→ Assigned task: Check each line of the entries. Copy the ones that contain the string "para".

→ Input records:

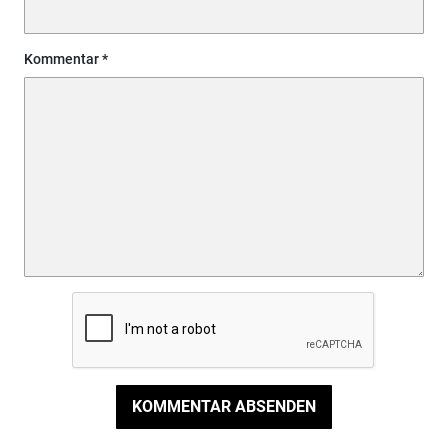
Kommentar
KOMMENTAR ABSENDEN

--

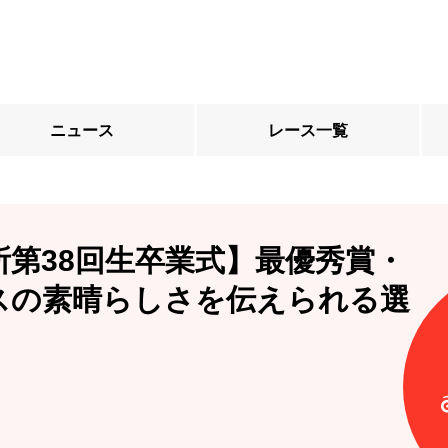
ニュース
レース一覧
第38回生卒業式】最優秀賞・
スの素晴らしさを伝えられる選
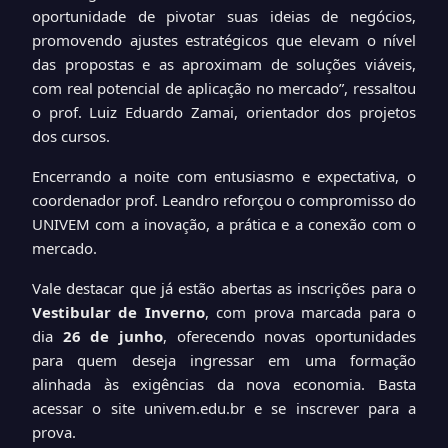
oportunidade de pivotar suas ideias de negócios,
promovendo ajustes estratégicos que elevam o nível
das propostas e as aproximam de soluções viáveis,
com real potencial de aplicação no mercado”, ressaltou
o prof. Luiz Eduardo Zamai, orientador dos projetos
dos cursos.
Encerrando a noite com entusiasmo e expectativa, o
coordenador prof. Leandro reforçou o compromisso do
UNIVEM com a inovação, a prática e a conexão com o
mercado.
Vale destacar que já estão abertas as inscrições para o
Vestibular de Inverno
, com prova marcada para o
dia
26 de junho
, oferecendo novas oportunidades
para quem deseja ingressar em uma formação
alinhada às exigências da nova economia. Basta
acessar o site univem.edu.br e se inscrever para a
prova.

→ Answer box:
Vale destacar que já estão abertas as inscrições para o
, com prova marcada para o
para quem deseja ingressar em uma formação
acessar o site univem.edu.br e se inscrever para a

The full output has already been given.